### Texto fornecido
◇ ◇ ◇ ◇ ◇ ◇ ◇

Leque de possibilidades
Assim como Ana, Jessica Maria da Silva Castro, de 26 anos, também saiu da capital de São Paulo para estudar após ser aprovada pelo Sisu - seguindo a tendência descentralizadora que o sistema propõe. No entanto, foi para um destino geograficamente oposto: Pelotas, no Rio Grande do Sul, onde cursou hotelaria na Universidade Federal de Pelotas (UFPEL).
Ela conta que sua família também não tinha condições financeiras de ajudá-la a pagar por uma universidade particular. O Sisu abriu, então, um leque de oportunidades acessíveis. “Escolhi Pelotas porque o custo de vida lá era menor que em Florianópolis, minha outra opção”, conta. “O Sisu mudou o meu endereço e a minha vida.”
Esse maior número de possibilidades também ajudou Giovanna Arcuri, de 20 anos, e Lucca Marcon Losso, de 19 anos. Eles queriam medicina, o curso mais concorrido do País, e conseguiram suas vagas por meio do Sisu. Giovanna saiu de São Paulo para estudar na Universidade de Pernambuco (UPE), no Recife. Já Lucca realizou o seu sonho de ingressar na USP por meio do sistema.
“Eu tinha ficado muito triste por não ter passado na USP, que era o que eu mais queria. A Fuvest me derrubou e o Sisu foi uma segunda porta que se abriu. Mal acreditei quando passei”, conta Lucca. “Eu percebo também que a adesão da USP ao Enem como um dos métodos de entrada fez com que mais pessoas de outros Estados viessem para cá. Na minha sala eu tenho colegas de todos os cantos do Brasil”, diz.
Descentralização e experiência fora de casa
Para Giovanna, além da oportunidade de cursar Medicina, que era o seu sonho, o Sisu a fez conhecer novas pessoas, realidades, lugares e, consequentemente, possibilidades. “Mudei de estado, expandi meus horizontes e aprendi a me virar sozinha. Se eu tivesse ficado em São Paulo, na casa da minha mãe, eu não teria vivido tantas experiências e amadurecido tanto quanto estando no Recife”, diz.

◇ ◇ ◇ ◇ ◇ ◇ ◇

### Conjunto de tarefas
a. Reproduza o trecho do texto sobre o Sisu que começa em "Ela conta que" e vai até "meio do sistema.", incluindo essas palavras finais.
b. Liste todas as pessoas citadas pelo nome no texto sobre o Sisu.

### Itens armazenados
◇ ◇ ◇ ◇ ◇ ◇ ◇

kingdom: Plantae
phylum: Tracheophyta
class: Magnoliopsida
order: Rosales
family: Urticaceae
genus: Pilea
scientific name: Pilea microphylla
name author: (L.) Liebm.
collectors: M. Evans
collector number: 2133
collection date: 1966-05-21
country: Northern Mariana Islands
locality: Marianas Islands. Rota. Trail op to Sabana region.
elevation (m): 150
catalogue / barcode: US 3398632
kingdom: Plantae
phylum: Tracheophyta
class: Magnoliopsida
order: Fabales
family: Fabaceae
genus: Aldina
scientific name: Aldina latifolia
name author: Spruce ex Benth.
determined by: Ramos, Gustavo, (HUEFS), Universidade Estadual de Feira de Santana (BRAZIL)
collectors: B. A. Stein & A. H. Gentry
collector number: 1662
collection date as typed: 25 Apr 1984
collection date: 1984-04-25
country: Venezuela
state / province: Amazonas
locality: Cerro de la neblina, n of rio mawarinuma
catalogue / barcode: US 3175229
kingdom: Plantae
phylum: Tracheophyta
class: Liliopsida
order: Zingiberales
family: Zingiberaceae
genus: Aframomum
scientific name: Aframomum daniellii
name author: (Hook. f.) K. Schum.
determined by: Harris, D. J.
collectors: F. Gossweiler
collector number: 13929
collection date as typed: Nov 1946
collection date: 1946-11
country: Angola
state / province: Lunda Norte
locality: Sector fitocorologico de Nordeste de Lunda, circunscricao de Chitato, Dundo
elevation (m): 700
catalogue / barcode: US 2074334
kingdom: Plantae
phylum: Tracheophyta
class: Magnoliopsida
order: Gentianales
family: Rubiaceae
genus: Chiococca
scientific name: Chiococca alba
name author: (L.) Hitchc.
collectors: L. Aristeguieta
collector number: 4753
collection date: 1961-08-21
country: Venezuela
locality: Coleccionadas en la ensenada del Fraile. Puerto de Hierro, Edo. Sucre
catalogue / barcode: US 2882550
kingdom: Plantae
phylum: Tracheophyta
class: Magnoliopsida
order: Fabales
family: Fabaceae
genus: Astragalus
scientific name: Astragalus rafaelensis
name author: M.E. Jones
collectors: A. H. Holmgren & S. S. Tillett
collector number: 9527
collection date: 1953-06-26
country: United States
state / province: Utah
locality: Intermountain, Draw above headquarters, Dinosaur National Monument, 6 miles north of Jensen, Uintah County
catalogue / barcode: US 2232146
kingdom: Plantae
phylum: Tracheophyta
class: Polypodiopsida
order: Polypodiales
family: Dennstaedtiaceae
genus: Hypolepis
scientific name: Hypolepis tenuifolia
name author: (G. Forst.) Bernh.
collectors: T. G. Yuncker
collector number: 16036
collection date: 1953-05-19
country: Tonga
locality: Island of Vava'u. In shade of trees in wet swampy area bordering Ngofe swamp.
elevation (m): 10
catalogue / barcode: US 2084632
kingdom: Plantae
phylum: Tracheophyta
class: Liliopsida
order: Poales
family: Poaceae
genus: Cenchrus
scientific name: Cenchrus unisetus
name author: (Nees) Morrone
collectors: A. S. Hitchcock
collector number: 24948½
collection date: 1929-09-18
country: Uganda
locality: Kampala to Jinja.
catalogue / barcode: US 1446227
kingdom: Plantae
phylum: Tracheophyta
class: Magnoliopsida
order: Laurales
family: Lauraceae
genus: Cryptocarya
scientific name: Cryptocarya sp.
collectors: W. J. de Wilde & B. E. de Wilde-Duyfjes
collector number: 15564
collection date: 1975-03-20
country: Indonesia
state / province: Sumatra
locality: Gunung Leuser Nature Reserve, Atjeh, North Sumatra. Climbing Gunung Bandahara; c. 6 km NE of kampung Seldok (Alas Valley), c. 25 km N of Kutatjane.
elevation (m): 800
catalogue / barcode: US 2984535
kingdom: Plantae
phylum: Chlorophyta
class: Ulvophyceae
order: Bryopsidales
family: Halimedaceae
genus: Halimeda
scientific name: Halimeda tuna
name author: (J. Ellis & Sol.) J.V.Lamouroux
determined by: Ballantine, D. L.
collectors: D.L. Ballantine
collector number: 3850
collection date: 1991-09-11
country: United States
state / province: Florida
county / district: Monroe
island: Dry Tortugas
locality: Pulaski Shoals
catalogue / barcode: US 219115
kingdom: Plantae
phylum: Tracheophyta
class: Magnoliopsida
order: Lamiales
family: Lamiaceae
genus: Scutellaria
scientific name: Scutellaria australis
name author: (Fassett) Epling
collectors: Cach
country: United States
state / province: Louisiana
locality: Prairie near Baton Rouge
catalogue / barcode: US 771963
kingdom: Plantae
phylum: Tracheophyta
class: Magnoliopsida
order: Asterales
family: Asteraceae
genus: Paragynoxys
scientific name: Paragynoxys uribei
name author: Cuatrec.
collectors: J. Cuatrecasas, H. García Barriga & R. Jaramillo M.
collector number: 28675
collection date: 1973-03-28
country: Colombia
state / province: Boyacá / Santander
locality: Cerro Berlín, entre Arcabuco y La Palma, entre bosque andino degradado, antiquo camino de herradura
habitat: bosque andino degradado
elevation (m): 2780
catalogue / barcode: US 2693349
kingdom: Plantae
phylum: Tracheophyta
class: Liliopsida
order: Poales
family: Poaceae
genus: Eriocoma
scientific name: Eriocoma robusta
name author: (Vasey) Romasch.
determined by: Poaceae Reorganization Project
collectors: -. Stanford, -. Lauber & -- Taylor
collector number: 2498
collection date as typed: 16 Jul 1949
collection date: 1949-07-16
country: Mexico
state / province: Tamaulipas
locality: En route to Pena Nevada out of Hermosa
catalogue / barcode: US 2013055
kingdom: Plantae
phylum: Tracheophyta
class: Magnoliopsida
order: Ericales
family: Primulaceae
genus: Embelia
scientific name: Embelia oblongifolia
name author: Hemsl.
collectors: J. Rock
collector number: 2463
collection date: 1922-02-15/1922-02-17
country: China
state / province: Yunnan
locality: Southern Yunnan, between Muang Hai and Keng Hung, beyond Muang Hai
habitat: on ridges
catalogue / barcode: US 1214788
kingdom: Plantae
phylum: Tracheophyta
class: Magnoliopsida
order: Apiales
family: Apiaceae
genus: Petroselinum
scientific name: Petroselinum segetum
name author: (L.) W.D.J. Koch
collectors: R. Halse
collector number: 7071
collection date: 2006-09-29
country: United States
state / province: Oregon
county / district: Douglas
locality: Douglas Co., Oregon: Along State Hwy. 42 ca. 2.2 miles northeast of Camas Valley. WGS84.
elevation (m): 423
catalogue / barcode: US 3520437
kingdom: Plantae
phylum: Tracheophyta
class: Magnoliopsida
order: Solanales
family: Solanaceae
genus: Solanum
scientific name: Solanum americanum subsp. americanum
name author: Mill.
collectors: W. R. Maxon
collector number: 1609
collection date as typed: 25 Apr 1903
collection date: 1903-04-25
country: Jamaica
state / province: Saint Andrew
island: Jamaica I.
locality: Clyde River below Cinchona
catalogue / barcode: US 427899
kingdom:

◇ ◇ ◇ ◇ ◇ ◇ ◇

### Soluções abaixo
a.
Ela conta que sua família também não tinha condições financeiras de ajudá-la a pagar por uma universidade particular. O Sisu abriu, então, um leque de oportunidades acessíveis. “Escolhi Pelotas porque o custo de vida lá era menor que em Florianópolis, minha outra opção”, conta. “O Sisu mudou o meu endereço e a minha vida.”
Esse maior número de possibilidades também ajudou Giovanna Arcuri, de 20 anos, e Lucca Marcon Losso, de 19 anos. Eles queriam medicina, o curso mais concorrido do País, e conseguiram suas vagas por meio do Sisu. Giovanna saiu de São Paulo para estudar na Universidade de Pernambuco (UPE), no Recife. Já Lucca realizou o seu sonho de ingressar na USP por meio do sistema.

b.
Ana
Jessica Maria da Silva Castro
Giovanna Arcuri
Lucca Marcon Losso